Other manifestations vary considerably depending on the severity and include visual field defects, dyschromatopsia, afferent pupillary defect, foveal hypoplasia, aniridia, microphthalmos. Strabismus and nystagmus in severe bilateral cases. Mild cases can go unnoticed, and a slight decrease in visual acuity can be taken for amblyopia and treated with occlusion.
Systemic manifestations of optic nerve hypoplasia
The de Morsier syndrome (retino-optic dysplasia) occurs in 10% of cases. In addition to bilateral hypoplasia of the optic nerve, it is characterized by malformations of the midline structures of the brain, which can be combined with endocrine disorders. These defects include the absence or dysgenesis of septum pellucidum, thinning or agenesis of corpus caflosum, dysplasia of the anterior third of the ventricle. Often hypopituitarism with low levels of growth hormone, with early diagnosis, the deficit can be adjusted with the continuation of normal growth. This means that the tortuosity of retinal veins in patients with bilateral optic nerve hypoplasia may be a marker of potential endocrine dysfunction.
Frontonasal dysplasia is rare.
Aicardi Syndrome
Syndrome Aicardi is a very rare autosomal dominant X-linked disease, lethal for men in litem. Ocular lesions are usually bilateral, but often asymmetric.
Symptoms
- Pathognomonic are multiple depigmented chorioretinal lacunae grouped around the disk.
- Congenital disc abnormalities include coloboma, hypoplasia, and pigmentation.
- Other eye manifestations: microphthalmus, persistent pupillary membranes, cataracts, iris colobanks.

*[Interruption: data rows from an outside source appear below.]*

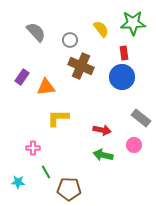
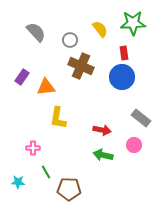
yellow semicircle: moved 1 px left
yellow L-shape: rotated 80 degrees counterclockwise
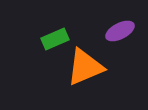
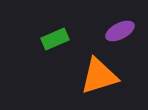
orange triangle: moved 14 px right, 9 px down; rotated 6 degrees clockwise
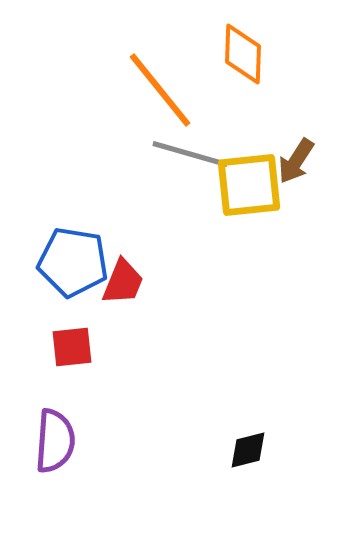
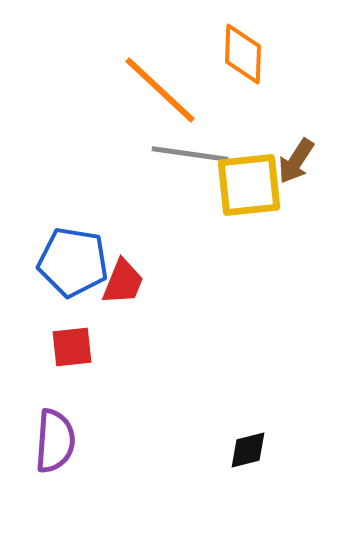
orange line: rotated 8 degrees counterclockwise
gray line: rotated 8 degrees counterclockwise
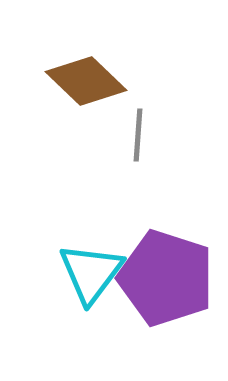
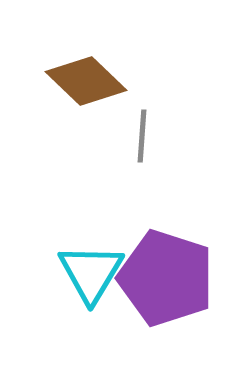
gray line: moved 4 px right, 1 px down
cyan triangle: rotated 6 degrees counterclockwise
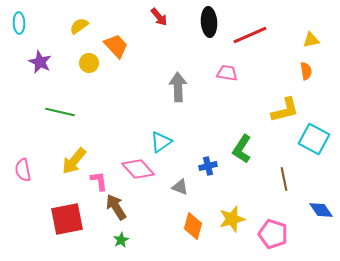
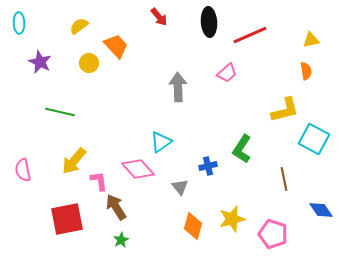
pink trapezoid: rotated 130 degrees clockwise
gray triangle: rotated 30 degrees clockwise
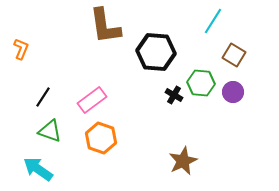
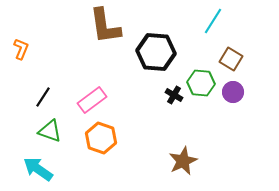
brown square: moved 3 px left, 4 px down
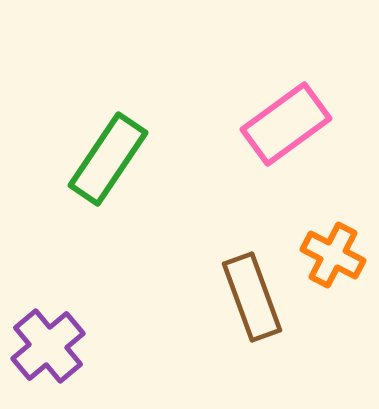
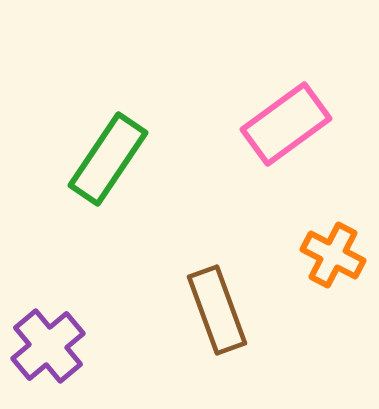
brown rectangle: moved 35 px left, 13 px down
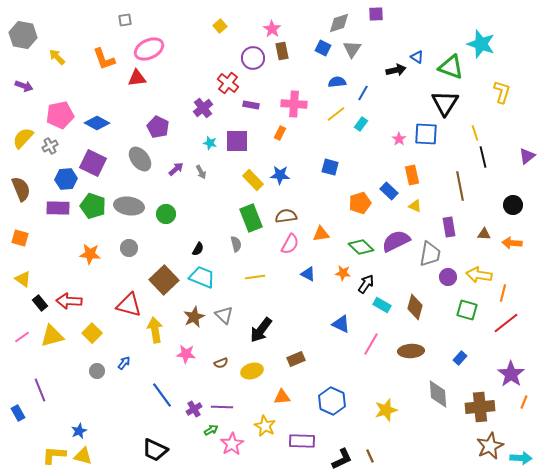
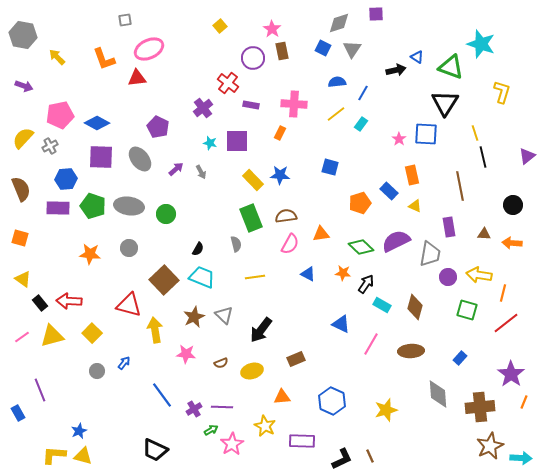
purple square at (93, 163): moved 8 px right, 6 px up; rotated 24 degrees counterclockwise
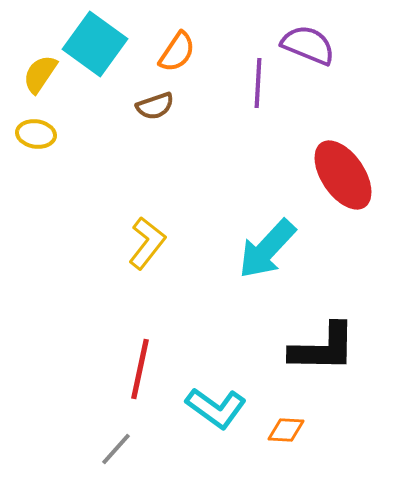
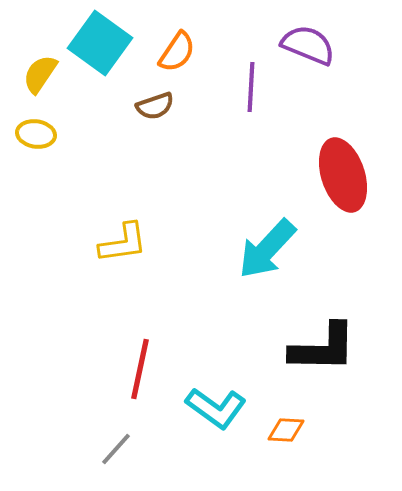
cyan square: moved 5 px right, 1 px up
purple line: moved 7 px left, 4 px down
red ellipse: rotated 16 degrees clockwise
yellow L-shape: moved 24 px left; rotated 44 degrees clockwise
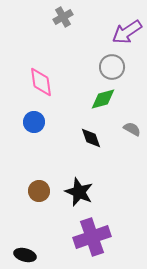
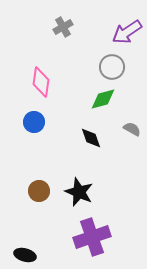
gray cross: moved 10 px down
pink diamond: rotated 16 degrees clockwise
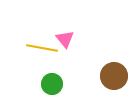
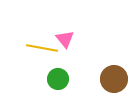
brown circle: moved 3 px down
green circle: moved 6 px right, 5 px up
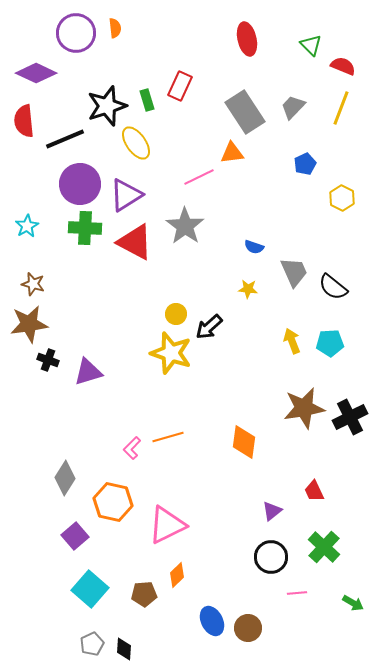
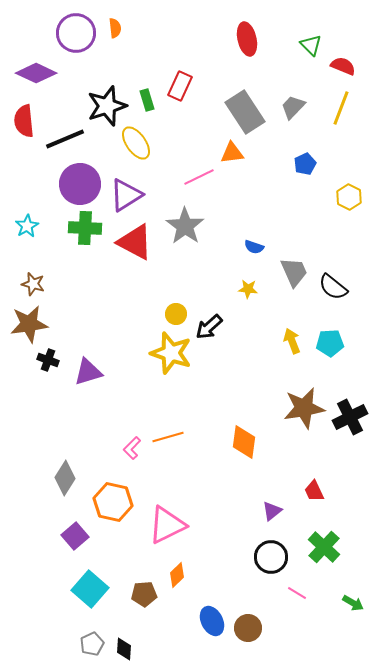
yellow hexagon at (342, 198): moved 7 px right, 1 px up
pink line at (297, 593): rotated 36 degrees clockwise
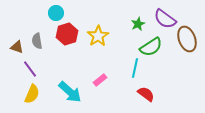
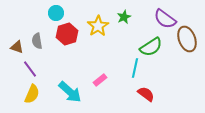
green star: moved 14 px left, 7 px up
yellow star: moved 10 px up
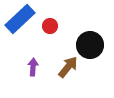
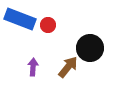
blue rectangle: rotated 64 degrees clockwise
red circle: moved 2 px left, 1 px up
black circle: moved 3 px down
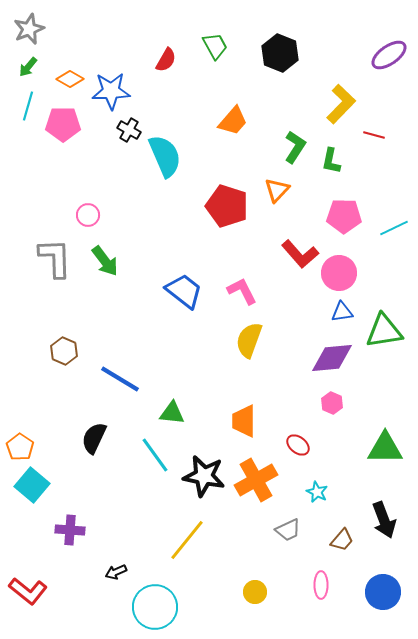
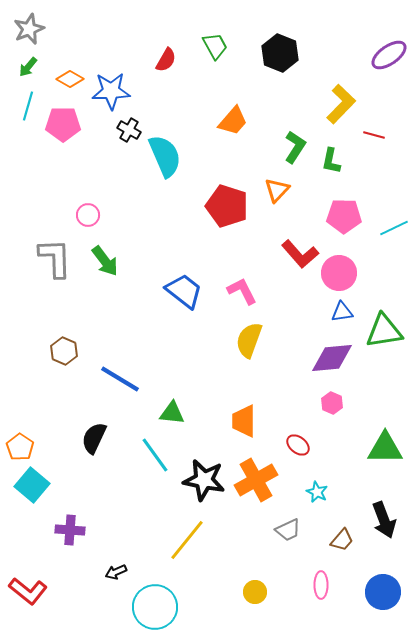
black star at (204, 476): moved 4 px down
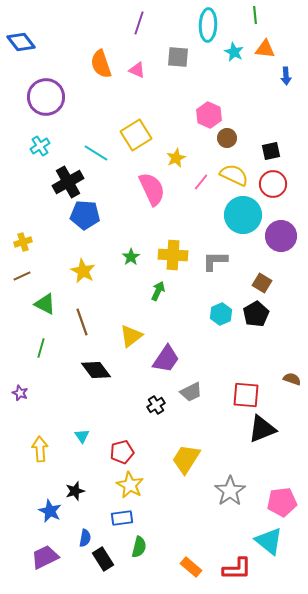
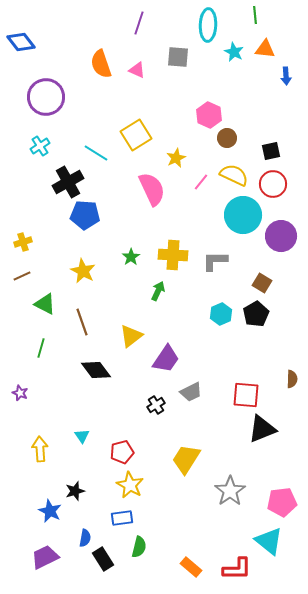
brown semicircle at (292, 379): rotated 72 degrees clockwise
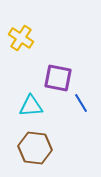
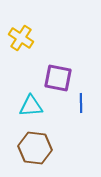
blue line: rotated 30 degrees clockwise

- Systemic manifestations: infantile spasm, agenesis, corpus callosum, skeletal malformations and psychomotor lag. There may be other serious malformations of the central nervous system, and death usually comes after the first few years of life.
Other anomalies
A variety of rare anomalies of the optic disc, sometimes with concomitant neurologic manifestations.
- Megalopapilla, in which the horizontal and vertical diameters of the disc are 2.1 mm or more.
- Parapapillary staphyloma is not a hereditary, usually one-sided state, in which a relatively normal disk is at the base of a deep excavation, the walls of which have dystrophic changes, like the surrounding choroid and retinal pigment epithelium. Visual acuity reduced; can be a local detachment of the retina, sometimes - gonadalozal dysplasia.
- Dysplasia of the optic disc is a descriptive term for a deformed disc that does not correspond to any diagnostic category.